**GIVEN ENTRIES**
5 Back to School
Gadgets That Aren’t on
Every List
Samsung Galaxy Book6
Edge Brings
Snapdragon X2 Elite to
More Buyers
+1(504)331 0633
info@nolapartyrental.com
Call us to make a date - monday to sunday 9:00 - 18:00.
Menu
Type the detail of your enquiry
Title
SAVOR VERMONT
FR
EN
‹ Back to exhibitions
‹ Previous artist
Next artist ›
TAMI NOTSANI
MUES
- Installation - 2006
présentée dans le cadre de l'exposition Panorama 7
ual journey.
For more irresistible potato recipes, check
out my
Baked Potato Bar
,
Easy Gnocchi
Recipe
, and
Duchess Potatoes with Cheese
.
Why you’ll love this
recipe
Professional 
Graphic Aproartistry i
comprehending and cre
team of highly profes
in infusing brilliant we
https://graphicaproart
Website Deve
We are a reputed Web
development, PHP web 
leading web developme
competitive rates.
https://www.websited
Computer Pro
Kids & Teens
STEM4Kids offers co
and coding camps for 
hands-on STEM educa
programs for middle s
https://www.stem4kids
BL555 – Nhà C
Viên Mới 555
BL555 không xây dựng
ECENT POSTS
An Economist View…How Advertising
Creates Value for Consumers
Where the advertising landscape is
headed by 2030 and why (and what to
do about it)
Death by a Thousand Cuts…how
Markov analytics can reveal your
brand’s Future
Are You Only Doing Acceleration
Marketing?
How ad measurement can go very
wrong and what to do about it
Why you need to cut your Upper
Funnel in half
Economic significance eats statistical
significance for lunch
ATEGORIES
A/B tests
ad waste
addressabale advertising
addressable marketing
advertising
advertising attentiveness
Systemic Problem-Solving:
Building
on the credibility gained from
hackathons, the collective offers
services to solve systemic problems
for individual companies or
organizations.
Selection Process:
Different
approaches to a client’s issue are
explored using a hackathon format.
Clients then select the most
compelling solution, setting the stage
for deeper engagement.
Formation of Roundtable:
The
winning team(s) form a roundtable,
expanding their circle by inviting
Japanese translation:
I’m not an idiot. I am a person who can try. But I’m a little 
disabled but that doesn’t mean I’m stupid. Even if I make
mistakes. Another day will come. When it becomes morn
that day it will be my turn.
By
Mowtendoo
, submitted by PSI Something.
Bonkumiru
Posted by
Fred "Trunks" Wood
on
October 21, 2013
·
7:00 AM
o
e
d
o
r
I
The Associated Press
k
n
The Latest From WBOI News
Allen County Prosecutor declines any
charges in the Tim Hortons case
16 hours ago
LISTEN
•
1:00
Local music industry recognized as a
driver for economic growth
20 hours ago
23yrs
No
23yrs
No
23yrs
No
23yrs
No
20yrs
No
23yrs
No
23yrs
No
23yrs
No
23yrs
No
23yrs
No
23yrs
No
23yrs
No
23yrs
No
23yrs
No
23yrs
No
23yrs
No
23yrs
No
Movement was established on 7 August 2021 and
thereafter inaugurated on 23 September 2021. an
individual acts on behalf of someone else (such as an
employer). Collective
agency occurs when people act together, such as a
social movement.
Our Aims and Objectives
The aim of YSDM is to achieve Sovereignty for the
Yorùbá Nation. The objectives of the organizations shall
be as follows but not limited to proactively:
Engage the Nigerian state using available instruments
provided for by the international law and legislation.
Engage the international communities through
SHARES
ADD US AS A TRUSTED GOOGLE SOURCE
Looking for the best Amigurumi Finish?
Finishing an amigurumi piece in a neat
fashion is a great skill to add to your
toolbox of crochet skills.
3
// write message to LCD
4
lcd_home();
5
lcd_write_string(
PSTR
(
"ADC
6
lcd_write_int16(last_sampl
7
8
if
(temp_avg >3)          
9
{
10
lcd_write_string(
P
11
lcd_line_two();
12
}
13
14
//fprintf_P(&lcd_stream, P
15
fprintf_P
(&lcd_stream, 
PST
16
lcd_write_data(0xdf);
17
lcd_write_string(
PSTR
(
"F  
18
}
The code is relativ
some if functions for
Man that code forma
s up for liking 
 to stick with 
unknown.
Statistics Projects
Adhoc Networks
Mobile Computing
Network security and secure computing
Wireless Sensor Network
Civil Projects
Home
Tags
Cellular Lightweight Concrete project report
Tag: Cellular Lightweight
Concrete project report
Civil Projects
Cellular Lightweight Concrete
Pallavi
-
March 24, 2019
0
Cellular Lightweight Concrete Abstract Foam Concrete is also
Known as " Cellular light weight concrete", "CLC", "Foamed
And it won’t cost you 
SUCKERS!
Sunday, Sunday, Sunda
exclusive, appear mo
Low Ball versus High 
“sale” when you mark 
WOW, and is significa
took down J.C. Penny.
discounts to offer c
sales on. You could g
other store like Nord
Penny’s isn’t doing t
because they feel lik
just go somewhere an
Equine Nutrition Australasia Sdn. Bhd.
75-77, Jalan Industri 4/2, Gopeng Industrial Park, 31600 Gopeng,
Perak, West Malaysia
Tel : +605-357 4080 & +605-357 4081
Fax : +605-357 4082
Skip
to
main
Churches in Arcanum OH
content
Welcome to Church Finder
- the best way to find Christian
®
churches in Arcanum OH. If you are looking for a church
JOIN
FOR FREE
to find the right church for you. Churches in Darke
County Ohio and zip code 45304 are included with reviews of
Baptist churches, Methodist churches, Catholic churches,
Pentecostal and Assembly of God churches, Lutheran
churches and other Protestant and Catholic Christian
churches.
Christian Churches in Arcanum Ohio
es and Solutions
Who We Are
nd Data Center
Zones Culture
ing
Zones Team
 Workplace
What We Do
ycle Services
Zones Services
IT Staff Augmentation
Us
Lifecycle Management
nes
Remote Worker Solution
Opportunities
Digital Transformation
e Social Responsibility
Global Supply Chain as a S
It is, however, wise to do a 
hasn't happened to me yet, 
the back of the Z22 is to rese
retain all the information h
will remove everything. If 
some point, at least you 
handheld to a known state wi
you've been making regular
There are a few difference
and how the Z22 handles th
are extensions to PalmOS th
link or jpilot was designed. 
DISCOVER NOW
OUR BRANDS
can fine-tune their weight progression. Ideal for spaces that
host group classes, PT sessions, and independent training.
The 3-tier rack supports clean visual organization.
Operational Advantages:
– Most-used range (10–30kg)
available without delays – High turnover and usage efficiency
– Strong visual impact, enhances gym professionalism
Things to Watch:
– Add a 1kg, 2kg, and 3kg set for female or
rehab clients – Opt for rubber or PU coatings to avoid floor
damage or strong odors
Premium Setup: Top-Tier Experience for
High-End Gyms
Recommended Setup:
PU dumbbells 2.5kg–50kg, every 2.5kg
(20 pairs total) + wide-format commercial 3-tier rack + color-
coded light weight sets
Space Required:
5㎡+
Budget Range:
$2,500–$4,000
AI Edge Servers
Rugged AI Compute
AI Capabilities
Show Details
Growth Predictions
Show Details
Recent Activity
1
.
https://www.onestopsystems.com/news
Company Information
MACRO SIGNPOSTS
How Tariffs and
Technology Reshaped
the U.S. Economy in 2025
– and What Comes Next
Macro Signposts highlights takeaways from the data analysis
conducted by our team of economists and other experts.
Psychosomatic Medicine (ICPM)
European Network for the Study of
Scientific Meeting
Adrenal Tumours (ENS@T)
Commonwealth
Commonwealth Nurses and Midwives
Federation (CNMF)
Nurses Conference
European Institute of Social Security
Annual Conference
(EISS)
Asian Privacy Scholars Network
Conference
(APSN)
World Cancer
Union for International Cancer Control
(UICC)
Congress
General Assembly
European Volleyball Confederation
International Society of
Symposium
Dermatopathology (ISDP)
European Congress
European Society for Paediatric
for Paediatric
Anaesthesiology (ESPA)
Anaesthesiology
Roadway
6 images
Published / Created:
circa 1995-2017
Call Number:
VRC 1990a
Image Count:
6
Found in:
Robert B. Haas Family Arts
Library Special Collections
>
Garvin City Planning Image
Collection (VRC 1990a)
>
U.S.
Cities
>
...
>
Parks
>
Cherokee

**WHAT IS BEING ASKED**
Return, unchanged, the lines from the start of the entries through the line that contains "Graphic Aproartistry i", including that line.

**SOLUTION TO THIS EXERCISE**
5 Back to School
Gadgets That Aren’t on
Every List
Samsung Galaxy Book6
Edge Brings
Snapdragon X2 Elite to
More Buyers
+1(504)331 0633
info@nolapartyrental.com
Call us to make a date - monday to sunday 9:00 - 18:00.
Menu
Type the detail of your enquiry
Title
SAVOR VERMONT
FR
EN
‹ Back to exhibitions
‹ Previous artist
Next artist ›
TAMI NOTSANI
MUES
- Installation - 2006
présentée dans le cadre de l'exposition Panorama 7
ual journey.
For more irresistible potato recipes, check
out my
Baked Potato Bar
,
Easy Gnocchi
Recipe
, and
Duchess Potatoes with Cheese
.
Why you’ll love this
recipe
Professional 
Graphic Aproartistry i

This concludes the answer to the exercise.